Flight at speeds well above the local velocity of sound. By convention, hypersonic flight starts at about Mach 5 (five times the speed of sound) and extends upward in speed indefinitely. Supersonic vehicles also fly at speeds greater than the local speed of sound. However, when the Mach number is high, the flow field around an object exhibits a special behavior, which is worth studying separately from supersonic flight. This behavior is characteristic of hypersonic flight.

A body entering the Earth's atmosphere from space (for example, a meteorite, a ballistic reentry vehicle, or a spacecraft) has high velocity and hence large kinetic and potential energy.
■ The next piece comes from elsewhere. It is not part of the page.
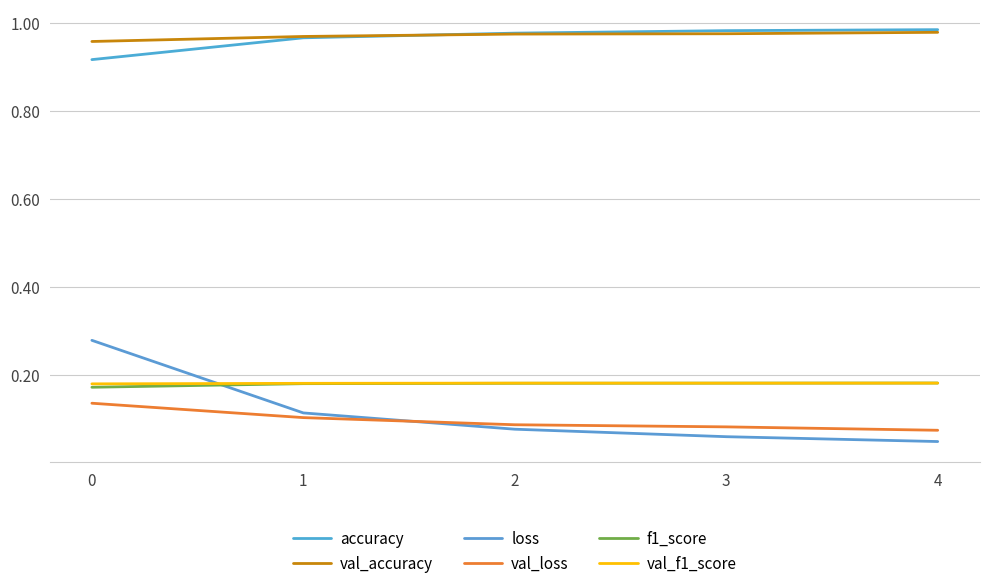

How many lines are shown in the chart?

6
During reentry, drag forces act upon a reentry vehicle or spacecraft and cause it to decelerate, thus dissipating its kinetic and potential energy. The energy lost by the reentry vehicle is then transferred to the air within the flow field around the reentry vehicle. The flow field around the forward portion of a blunt-nosed vehicle (body of revolution or leading edge of a wing) generally exhibits (1) a distinct bow shock wave, (2) a shock layer of highly compressed hot gas, and (3) a highly sheared boundary layer over the surface. The flow field is defined as the region of disturbed air between the body surface and the shock wave. The temperature of the shock layer is so high that molecules begin to dissociate during collisions at about 4000°F (2500 K), or at Mach 7. At about Mach 12, gas in the stagnation region reaches a temperature of 6700°F (4000 K) and becomes ionized.

In general, at high hypersonic flight speed the characteristic temperature in the shock layer of a blunted body and in the boundary layer of a slender body is proportional to the square of the Mach number. Heat energy is then transferred from the hot gases to the vehicle surface by conduction and diffusion of chemical species in the boundary layer and by radiation from the shock layer near the nose. Heat energy is also radiated from the vehicle surface to space or to adjacent objects. One important problem confronting the designer of reentry vehicles or spacecraft is therefore to design a minimum-weight vehicle able to withstand large heat loads from adjacent hot-gas layers during reentry while retaining the ability to carry a given useful payload.